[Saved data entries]
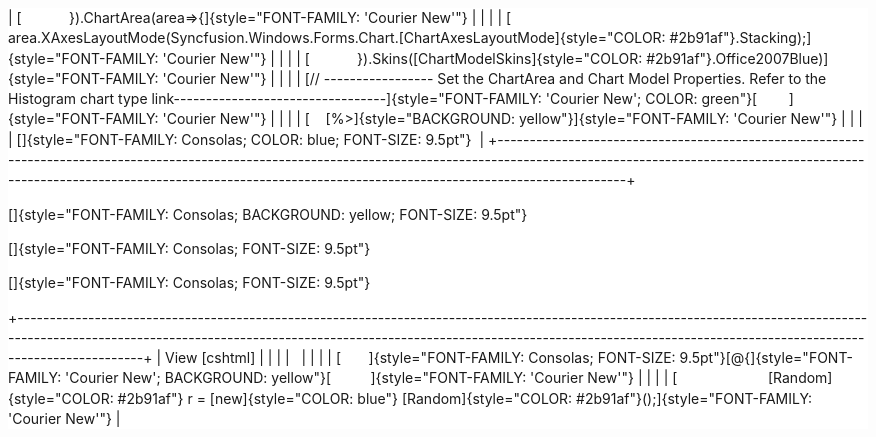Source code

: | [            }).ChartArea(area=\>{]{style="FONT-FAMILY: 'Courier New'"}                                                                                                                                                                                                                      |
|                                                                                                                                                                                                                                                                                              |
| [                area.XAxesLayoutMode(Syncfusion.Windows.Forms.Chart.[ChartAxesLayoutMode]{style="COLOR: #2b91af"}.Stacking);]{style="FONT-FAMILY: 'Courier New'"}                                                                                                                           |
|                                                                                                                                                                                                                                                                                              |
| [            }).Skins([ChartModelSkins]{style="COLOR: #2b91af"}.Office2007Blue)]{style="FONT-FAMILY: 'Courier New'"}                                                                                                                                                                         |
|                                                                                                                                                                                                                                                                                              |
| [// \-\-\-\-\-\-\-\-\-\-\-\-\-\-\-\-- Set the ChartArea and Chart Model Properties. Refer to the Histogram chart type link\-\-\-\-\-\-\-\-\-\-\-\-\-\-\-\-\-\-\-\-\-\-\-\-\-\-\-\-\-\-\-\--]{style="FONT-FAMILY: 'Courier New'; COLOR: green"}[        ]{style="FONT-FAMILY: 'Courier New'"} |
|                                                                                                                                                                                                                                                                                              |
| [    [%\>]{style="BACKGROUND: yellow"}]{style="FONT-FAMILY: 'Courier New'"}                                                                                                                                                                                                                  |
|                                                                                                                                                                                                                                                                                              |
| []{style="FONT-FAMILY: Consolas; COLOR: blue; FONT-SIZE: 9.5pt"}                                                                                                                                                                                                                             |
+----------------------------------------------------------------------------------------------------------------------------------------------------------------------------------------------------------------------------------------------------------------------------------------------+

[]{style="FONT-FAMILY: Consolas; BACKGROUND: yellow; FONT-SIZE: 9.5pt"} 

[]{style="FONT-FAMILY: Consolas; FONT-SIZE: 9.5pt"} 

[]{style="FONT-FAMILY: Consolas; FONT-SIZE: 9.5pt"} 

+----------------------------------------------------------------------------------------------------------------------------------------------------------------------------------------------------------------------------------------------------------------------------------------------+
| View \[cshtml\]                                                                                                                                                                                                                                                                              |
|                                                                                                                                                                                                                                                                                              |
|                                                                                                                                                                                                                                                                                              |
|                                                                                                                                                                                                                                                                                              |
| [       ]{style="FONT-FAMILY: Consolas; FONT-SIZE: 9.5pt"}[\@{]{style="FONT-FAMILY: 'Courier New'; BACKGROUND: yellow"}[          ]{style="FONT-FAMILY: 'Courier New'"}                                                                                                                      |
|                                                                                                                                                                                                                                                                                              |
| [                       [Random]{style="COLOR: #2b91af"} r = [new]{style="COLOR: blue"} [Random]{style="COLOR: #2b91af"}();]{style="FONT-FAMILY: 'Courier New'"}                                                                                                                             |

• **Task brief**
Find each line in the data above that contains the word "green", and copy those lines out in full.

• **Exercise response**
| [// \-\-\-\-\-\-\-\-\-\-\-\-\-\-\-\-- Set the ChartArea and Chart Model Properties. Refer to the Histogram chart type link\-\-\-\-\-\-\-\-\-\-\-\-\-\-\-\-\-\-\-\-\-\-\-\-\-\-\-\-\-\-\-\--]{style="FONT-FAMILY: 'Courier New'; COLOR: green"}[        ]{style="FONT-FAMILY: 'Courier New'"} |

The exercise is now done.